Copy the United Football League text below from "The league was" to "Ten college conference.", switching "Big Ten" to "Big Eight".

Source excerpt:
#####
United Football League
- Sport: American football
- Founded: 1961
- Folded: 1964
- Commissioner: George T. Gareff
- Claim to fame: The first football league to operate teams in both the United States and Canada
- No. of teams: 8
- Country: United States Canada
- Last champion: Canton Bulldogs
- Most titles: Wheeling Ironmen (2)
- Related competitions: American Football Conference, Continental Football League, Professional Football League of America

= United Football League (1961–1964) =

Defunct American professional football league (1961–1964)

The United Football League was a professional American football minor league that operated between 1961 and 1964. It had eight teams, primarily based in the Midwestern United States.

The league was founded in 1961 as a minor league alternative to the National Football League (NFL) and American Football League (AFL). Based in the Midwest, it drew many of its players from the Big Ten college conference.

Among its more notable feats, it became the first football league to operate teams in both the United States and Canada when it launched the Quebec Rifles in 1964, and it revived the names of the Cleveland/Canton Bulldogs and Akron Pros, two early-era NFL teams.
#####
Collected data entries:
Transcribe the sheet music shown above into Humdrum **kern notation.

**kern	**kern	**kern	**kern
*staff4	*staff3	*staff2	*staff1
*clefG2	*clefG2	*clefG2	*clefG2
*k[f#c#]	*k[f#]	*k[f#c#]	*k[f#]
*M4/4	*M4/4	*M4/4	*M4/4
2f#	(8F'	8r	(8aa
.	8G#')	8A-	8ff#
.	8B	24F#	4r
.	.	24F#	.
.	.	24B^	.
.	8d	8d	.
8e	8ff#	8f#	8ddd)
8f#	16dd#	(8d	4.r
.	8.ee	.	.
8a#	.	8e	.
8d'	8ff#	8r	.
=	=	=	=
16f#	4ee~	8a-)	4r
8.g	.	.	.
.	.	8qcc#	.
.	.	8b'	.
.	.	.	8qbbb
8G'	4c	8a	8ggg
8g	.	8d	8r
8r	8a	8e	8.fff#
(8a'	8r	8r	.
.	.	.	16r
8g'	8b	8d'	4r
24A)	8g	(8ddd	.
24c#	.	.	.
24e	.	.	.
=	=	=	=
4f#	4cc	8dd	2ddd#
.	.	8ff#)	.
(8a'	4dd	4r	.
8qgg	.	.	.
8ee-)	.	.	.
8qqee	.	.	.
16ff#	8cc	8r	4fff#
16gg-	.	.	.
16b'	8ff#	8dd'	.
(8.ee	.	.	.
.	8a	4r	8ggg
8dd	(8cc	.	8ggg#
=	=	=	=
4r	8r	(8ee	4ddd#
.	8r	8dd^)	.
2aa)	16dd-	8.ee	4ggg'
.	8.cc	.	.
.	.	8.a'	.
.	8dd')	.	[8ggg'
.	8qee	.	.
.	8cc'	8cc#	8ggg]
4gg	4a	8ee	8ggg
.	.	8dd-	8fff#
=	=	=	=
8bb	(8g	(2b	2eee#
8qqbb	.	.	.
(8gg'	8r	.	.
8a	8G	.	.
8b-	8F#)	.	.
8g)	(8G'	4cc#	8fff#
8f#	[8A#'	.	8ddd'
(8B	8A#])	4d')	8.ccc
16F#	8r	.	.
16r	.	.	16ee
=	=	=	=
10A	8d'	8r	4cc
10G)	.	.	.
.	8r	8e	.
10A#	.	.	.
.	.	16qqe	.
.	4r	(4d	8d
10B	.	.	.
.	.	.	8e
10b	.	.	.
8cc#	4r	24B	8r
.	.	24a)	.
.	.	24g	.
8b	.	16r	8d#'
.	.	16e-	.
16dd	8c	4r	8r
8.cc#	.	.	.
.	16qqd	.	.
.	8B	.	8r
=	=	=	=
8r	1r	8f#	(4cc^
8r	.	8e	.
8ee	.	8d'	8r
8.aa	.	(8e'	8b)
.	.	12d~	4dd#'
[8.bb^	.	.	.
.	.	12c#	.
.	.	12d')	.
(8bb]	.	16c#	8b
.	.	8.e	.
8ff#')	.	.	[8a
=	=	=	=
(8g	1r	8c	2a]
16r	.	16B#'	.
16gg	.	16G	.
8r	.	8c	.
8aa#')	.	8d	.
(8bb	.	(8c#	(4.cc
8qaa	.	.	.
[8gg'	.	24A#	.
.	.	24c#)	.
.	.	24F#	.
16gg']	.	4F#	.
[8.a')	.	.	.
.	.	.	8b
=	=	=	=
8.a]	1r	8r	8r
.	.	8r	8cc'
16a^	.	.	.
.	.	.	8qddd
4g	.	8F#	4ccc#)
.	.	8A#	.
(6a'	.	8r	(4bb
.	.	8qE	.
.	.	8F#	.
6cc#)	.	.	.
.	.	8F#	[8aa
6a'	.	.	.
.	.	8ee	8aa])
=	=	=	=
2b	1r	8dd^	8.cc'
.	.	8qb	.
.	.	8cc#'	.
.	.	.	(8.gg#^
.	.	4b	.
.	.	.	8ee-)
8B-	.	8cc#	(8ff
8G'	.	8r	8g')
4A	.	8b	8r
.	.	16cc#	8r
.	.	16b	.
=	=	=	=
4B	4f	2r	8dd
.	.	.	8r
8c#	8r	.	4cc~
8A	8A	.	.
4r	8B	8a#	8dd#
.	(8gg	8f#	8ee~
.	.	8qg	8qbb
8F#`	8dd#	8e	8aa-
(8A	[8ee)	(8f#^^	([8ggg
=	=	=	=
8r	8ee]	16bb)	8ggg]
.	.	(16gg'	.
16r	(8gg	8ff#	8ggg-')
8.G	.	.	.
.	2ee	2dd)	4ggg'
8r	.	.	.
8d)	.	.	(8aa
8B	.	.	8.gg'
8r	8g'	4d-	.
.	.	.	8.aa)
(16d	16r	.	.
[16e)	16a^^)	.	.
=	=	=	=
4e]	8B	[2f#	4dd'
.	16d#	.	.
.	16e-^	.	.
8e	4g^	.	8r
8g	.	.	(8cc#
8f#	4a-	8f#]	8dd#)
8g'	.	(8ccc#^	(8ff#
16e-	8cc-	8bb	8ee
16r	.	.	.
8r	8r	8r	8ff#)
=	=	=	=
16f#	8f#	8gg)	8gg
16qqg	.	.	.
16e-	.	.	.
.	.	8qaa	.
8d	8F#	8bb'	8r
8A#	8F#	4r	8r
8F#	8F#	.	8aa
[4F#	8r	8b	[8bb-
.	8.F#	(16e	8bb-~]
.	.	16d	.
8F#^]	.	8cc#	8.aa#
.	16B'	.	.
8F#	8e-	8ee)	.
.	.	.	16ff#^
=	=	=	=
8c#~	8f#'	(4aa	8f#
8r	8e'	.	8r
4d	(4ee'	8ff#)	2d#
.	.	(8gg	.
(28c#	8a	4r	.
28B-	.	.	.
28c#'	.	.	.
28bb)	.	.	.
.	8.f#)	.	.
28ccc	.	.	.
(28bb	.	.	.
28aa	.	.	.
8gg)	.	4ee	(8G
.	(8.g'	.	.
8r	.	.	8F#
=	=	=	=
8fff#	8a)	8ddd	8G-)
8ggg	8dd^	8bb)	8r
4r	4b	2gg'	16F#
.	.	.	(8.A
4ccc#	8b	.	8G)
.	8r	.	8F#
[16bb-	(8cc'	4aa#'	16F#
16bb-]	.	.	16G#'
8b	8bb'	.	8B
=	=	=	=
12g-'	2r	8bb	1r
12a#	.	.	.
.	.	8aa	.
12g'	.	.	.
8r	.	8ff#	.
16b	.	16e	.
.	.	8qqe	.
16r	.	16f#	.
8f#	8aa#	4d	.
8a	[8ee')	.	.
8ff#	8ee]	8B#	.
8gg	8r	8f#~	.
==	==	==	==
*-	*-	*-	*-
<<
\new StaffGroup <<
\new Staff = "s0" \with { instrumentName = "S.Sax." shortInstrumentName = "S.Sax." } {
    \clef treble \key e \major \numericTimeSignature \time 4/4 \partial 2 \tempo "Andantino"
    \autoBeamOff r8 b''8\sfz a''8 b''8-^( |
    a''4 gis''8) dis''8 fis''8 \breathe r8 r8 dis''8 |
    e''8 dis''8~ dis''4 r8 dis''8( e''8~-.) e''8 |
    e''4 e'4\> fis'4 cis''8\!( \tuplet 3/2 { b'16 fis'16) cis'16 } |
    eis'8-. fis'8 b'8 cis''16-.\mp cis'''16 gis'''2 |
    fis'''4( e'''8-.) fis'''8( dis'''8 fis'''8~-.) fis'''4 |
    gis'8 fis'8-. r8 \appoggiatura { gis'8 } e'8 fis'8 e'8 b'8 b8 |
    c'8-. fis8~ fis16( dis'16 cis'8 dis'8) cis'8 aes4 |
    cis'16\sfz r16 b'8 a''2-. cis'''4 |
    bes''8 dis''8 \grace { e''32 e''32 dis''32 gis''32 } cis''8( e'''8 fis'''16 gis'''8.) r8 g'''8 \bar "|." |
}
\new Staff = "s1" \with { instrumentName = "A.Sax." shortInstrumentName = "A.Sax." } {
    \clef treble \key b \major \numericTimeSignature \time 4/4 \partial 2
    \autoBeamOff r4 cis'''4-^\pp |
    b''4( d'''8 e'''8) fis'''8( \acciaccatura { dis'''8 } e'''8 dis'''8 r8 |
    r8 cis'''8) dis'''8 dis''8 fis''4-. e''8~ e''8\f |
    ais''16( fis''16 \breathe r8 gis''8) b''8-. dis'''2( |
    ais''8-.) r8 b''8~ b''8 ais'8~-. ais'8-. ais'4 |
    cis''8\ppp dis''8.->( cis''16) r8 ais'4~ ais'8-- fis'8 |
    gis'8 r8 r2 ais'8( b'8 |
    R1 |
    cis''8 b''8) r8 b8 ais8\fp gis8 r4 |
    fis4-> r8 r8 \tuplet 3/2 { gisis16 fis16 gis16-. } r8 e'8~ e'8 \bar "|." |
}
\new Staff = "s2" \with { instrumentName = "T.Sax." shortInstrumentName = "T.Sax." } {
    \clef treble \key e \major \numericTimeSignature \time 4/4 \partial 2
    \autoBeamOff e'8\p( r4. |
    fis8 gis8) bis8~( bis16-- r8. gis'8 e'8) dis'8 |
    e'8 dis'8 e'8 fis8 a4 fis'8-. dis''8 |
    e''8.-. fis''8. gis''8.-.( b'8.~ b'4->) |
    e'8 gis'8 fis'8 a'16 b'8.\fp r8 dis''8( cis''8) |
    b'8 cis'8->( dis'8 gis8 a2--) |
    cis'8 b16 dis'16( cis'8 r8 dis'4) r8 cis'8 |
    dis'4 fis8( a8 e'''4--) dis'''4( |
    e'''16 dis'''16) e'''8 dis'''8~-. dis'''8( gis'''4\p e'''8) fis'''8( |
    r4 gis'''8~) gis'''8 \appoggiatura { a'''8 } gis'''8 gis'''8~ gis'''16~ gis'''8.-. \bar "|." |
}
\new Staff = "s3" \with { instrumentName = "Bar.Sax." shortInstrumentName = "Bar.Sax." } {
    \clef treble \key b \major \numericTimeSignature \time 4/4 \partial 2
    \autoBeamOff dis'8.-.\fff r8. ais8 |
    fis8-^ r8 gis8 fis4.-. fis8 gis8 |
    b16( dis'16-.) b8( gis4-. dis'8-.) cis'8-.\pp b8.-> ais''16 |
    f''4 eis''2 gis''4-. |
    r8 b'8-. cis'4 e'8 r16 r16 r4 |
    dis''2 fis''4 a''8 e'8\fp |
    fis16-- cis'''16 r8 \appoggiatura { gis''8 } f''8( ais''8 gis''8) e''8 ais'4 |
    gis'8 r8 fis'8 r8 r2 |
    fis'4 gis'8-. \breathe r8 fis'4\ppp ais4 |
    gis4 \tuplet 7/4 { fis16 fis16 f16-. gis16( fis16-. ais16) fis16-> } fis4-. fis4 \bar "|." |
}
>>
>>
#####
Final answer:
The league was founded in 1961 as a minor league alternative to the National Football League (NFL) and American Football League (AFL). Based in the Midwest, it drew many of its players from the Big Eight college conference.